HDP MYK, Bartın’daki maden faciasına dair yaptığı açıklamada, “Yaşananlar kaza ya da kader değildir. Denetimsiz ve güvencesiz çalışma koşulları iş cinayetlerinin ve işçi ölümlerinin yegâne sebebidir” dedi.
Halkların Demokratik Partisi (HDP) Merkez Yürütme Kurulu (MYK) Bartın’ın Amasra ilçesinde yaşanan ve 41 işçinin ölümüne sebep olan maden faciasına dair yazılı açıklama yaptı.

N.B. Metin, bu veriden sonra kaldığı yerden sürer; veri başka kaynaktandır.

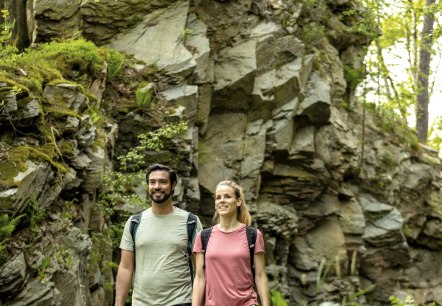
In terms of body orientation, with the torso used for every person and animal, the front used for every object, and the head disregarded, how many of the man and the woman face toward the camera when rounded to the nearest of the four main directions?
2

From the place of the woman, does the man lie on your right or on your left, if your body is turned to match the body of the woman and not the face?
on your right

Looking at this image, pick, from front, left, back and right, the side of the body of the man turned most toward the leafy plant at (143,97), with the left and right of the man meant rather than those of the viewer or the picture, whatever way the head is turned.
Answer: back

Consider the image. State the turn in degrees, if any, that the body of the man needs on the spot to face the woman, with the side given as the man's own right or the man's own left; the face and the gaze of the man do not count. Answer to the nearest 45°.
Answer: approximately 45° to the man's own left

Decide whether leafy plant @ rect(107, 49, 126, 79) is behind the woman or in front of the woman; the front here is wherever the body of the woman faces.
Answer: behind

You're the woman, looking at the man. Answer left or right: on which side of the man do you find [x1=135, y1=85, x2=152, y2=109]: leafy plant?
right

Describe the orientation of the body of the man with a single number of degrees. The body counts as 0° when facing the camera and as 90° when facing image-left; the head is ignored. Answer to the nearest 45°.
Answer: approximately 0°

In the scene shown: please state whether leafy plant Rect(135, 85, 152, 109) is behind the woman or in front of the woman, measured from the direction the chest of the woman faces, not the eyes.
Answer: behind

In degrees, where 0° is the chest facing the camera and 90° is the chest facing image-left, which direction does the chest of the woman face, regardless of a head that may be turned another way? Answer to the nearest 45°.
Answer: approximately 0°
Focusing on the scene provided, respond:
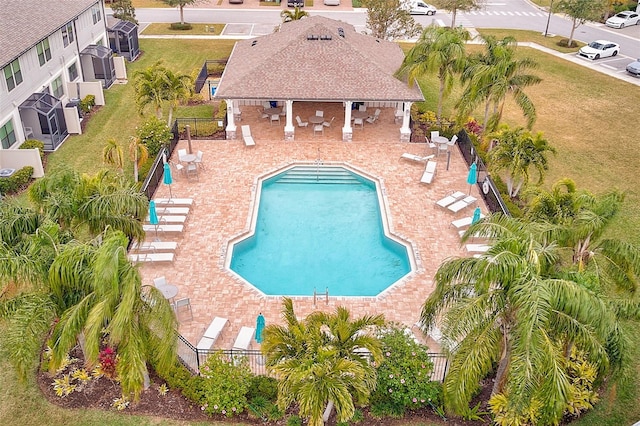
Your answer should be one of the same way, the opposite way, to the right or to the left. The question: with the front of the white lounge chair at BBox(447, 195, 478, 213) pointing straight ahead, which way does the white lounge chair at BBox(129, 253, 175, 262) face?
the opposite way

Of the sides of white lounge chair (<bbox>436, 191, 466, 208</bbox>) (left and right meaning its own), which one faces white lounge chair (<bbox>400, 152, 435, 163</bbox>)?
right

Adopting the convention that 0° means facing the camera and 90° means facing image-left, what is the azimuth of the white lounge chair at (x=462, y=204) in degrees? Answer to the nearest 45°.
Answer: approximately 45°

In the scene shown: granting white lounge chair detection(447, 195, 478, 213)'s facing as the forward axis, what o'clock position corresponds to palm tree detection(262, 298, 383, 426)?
The palm tree is roughly at 11 o'clock from the white lounge chair.

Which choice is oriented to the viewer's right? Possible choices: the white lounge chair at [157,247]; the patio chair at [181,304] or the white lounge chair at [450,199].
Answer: the white lounge chair at [157,247]

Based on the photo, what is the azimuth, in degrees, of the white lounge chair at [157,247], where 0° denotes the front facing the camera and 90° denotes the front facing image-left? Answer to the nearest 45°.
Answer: approximately 270°

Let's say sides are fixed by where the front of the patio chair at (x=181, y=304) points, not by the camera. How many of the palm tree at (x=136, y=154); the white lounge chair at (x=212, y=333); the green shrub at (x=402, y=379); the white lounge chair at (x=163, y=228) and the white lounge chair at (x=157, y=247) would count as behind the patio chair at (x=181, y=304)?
2

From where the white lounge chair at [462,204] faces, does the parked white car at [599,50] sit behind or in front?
behind

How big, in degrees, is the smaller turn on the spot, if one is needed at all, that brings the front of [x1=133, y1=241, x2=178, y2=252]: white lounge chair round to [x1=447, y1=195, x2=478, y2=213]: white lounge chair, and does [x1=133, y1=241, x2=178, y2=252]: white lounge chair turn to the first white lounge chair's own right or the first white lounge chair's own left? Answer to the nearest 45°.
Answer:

Yaşananların kaza ya da kader olmadığının belirtildiği açıklamada şu sözlere yer verildi:
Denetimsiz ve güvencesiz çalışma koşulları iş cinayetlerinin ve işçi ölümlerinin yegâne sebebidir. Emeği hor gören, yoksulların açlığından doyan AKP-MHP iktidarının yarattığı rant rejimi ve kâr hırsı, maden ocaklarında katliamların ortaya çıkmasına neden olmaktadır. Bu rant düzeni siyaset, bürokrasi ve sermayenin bileşenleri olduğu bir kartel ortaklığının sonucudur. Bu ortaklığın bir ayağını AKP-MHP ittifakı, diğer ayaklarını ise yandaş sermaye ve yasal denetim görevini yapmayan bürokrasi oluşturmaktadır. Sadece 2021’de 68 olmak üzere AKP’li yıllarda iki bine yakın maden işçisi yaşamını yitirmiştir.
‘Hafızalarımızda güncel katliamlar var’
Hafızalarımızda halen güncel katliamların olduğu vurgulanan açıklamada şunlar kaydedildi:
Güvencesiz çalıştırma biçimleri, sendikal harekete ağır baskılar ve işçiyi gözetmeyen politikaların sonuçlarını Soma, Ermenek, Şirvan, Karadon, Küre, Mustafakemalpaşa, Gediz, Dursunbey, Çöllolar, Aşkale ve Kozlu’dan biliyoruz. Amasra’da işçi katliamının yaşandığı madenle ilgili çok sayıda tehlike ve ihmal iddiası varken, AKP-MHP iktidarı her zamanki gibi gerçekleri arayan kişiler hakkında soruşturma açmakla tehdit etmektedir.
‘İş cinayetlerine ‘fıtratında var’ diye savunan sistemle mücadele sürecek’
İş cinayetlerini önlemek için mücadelenin süreceğine dikkat çekilen açıklama şu sözlerle devam etti:
Maden kazalarındaki iş cinayetlerini ‘fıtratında var’ diyerek savunan ve insanlık değerlerini ayaklar altına alan bu ceberut sistem aklı ile mücadelemiz sürecektir. İnsan onuruna aykırı çalışma koşulları, işçi güvenliği ve iş sağlığı konularında yapısal düzenlemelerin yapılmasını ve uluslararası standartların uygulanmasını mücadelemizin temeli olarak görüyoruz. İktidar, yargı sopasıyla gerçeklerin üstünü örtmek ve toplumu sessizliğe gömmek istese de hakikatler açığa çıkmaya ve bizler tarafından dillendirilmeye devam edecektir.